Losy awansu do półfinału Konferencji Zachodniej ważyły się do ostatnich sekund, ale ostatecznie to Houston Rockets zmierzą się z Los Angeles Lakers w pasjonująco zapowiadającej się serii. Do triumfu nad LeBronem Jamesem i spółką ekipa z Teksasu będzie jednak potrzebowała znacznie lepszej postawy swojego brodatego lidera, który w decydującym starciu z Thunder zdobył zaledwie 17 punktów przy niespełna 27-procentowej skuteczności z gry.
Sam Harden nie owijał w bawełnę i w pomeczowym wywiadzie przed kamerami ESPN zdobył się na mocną autokrytykę: „W ataku czułem się jak g****”. I rzeczywiście, tego wieczora ofensywę zespołu prowadzonego przez Mike’a D’Antoniego ciągnęli przede wszystkim inni gracze obwodowi – Eric Gordon i Robert Covington (obaj po 21 punktów). Tym razem Harden nie imponował swoimi kultowymi step-back threes (zaledwie 1 trafiona „trójka” na 9 prób!), ale zaliczył kluczowy blok przy próbie rzutu dystansowego Luguentza Dorta w ostatnich sekundach meczu. Kanadyjski koszykarz haitańskiego pochodzenia, który był jednym z najlepszych graczy Thunder w całej siedmiomeczowej serii (w nocy z środy na czwartek zdobył aż 30 pkt – przyp. red.), usiłował jeszcze nabić gwiazdora Rockets, aby wywalczyć ostatnie posiadanie dla swojej drużyny, lecz także w tej sytuacji większym sprytem wykazał się mistrz świata z 2014 roku.

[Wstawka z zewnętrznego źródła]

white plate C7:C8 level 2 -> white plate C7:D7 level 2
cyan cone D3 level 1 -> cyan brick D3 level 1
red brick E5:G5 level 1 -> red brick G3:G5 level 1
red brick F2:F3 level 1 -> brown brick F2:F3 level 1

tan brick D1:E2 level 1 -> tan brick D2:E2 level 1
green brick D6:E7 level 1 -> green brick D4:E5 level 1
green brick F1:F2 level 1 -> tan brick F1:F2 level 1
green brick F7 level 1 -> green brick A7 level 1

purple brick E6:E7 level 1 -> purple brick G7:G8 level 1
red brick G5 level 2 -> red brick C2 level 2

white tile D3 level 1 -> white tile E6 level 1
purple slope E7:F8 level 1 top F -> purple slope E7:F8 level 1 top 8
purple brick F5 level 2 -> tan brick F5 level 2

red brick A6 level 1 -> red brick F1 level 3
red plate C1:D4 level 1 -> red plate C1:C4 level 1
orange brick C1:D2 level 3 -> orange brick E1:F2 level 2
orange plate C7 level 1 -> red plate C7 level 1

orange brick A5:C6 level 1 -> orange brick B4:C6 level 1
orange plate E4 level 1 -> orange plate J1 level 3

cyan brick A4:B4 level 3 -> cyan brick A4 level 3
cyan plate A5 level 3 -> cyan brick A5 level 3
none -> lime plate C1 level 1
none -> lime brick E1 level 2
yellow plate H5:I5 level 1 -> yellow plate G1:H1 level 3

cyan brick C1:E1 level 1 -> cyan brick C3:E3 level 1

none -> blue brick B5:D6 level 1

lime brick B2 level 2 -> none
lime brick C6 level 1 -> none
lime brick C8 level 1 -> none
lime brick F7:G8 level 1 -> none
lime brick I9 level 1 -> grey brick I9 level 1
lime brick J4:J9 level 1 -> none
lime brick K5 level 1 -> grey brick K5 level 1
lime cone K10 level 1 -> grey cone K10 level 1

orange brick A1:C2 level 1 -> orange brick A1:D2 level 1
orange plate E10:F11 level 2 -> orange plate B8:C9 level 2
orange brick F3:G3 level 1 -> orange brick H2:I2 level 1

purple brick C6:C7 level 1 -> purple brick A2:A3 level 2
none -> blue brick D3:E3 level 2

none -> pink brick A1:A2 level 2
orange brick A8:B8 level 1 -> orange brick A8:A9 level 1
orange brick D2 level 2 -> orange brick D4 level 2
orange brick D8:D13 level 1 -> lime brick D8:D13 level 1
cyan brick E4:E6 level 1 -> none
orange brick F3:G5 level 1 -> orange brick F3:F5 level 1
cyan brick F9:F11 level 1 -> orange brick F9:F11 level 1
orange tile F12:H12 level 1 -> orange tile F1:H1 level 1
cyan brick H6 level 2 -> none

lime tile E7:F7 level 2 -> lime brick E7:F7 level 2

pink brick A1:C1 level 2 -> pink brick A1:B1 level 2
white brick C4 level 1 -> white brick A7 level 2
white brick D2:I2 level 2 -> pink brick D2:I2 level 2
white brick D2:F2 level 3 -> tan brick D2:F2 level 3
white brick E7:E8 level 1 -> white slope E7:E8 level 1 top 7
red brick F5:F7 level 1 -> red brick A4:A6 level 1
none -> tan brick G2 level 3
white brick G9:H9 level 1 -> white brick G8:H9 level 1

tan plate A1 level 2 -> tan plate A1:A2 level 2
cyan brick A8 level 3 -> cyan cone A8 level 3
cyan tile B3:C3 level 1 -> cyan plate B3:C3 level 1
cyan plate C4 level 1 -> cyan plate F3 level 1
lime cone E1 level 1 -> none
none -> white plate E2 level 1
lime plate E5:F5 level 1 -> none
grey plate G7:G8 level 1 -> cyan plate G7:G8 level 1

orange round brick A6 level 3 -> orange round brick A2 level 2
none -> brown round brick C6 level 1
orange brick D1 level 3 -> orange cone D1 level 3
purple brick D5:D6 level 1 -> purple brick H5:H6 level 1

Na nic zdała się również dobra postawa weterana Chrisa Paula, który zaliczył triple-double złożone z 19 punktów, 11 zbiórek oraz 12 asyst. W decydujących momentach 10-krotny uczestnik NBA All-Star Game podejmował jednak bardzo ryzykowne decyzje.
⛈️ GAME 7 TRIPLE-DOUBLE ⛈️@CP3 (19pts/11reb/12ast) left it all on the floor. #NBAPlayoffs pic.twitter.com/Xsy2RGJTZu
— NBA (@NBA) September 3, 2020
Gra niską piątką, bez klasycznego centra czy wysokiego silnego skrzydłowego, wystarczyła ostatecznie do wyeliminowania ekipy OKC, ale w konfrontacji z dysponującymi imponującą siłą podkoszową Lakers (Anthony Davis, Dwight Howard, JaVale McGee) autorska koncepcja D’Antoniego może okazać się niewystarczająca. Drugi najstarszy trener w lidze NBA (69 lat) nie zamierza jednak rewidować swoich planów taktycznych na tym etapie rywalizacji.
Zespoły z Miasta Aniołów poznały zatem swoich półfinałowych rywali, tymczasem na Wschodzie już od ubiegłej niedzieli toczą się pojedynki o awans do finału Konferencji Wschodniej i nie przebiegają wcale zgodnie z przewidywaniami ekspertów. Minionej nocy drugiej porażki w roli umownego gospodarza doznała najlepsza ekipa fazy zasadniczej NBA. Milwaukee Bucks przez niemal całe spotkanie gonili Miami Heat, aby wyrównać wynik meczu na nieco ponad 4 sekundy przed końcową syreną za sprawą celnych rzutów osobistych Khrisa Middletona. Odgwizdany przez arbitrów faul Gorana Dragicia wzbudził jednak ogromne kontrowersje.
Find the foul for me on this, please. Great defense by Dragic on Middleton.https://t.co/7mUIMifoXD
— Billy Heyen (@BillyHeyen) September 3, 2020
Ostatecznie podopiecznym Erika Spoelstry udało się przechylić szalę zwycięstwa na swoją korzyść. Ostatnią akcję meczu przeprowadził Jimmy Butler, ale przy próbie rzutu z półdystansu został sfaulowany przez grającego bardzo dobre zawody Giannisa Antetokounmpo (29 punktów i 14 zbiórek w niespełna 36 minut). Na linii rzutów wolnych były gwiazdor Chicago Bulls okazał się bezbłędny i tym samym doprowadził do kolejnego niespodziewanego rozstrzygnięcia.
Następne mecze półfinałowe w obu konferencjach odbędą się już tej nocy czasu polskiego – Boston Celtics zmierzą się z Toronto Raptors (stan rywalizacji: 2-0), a Los Angeles Clippers rozpoczną rywalizację z Denver Nuggets.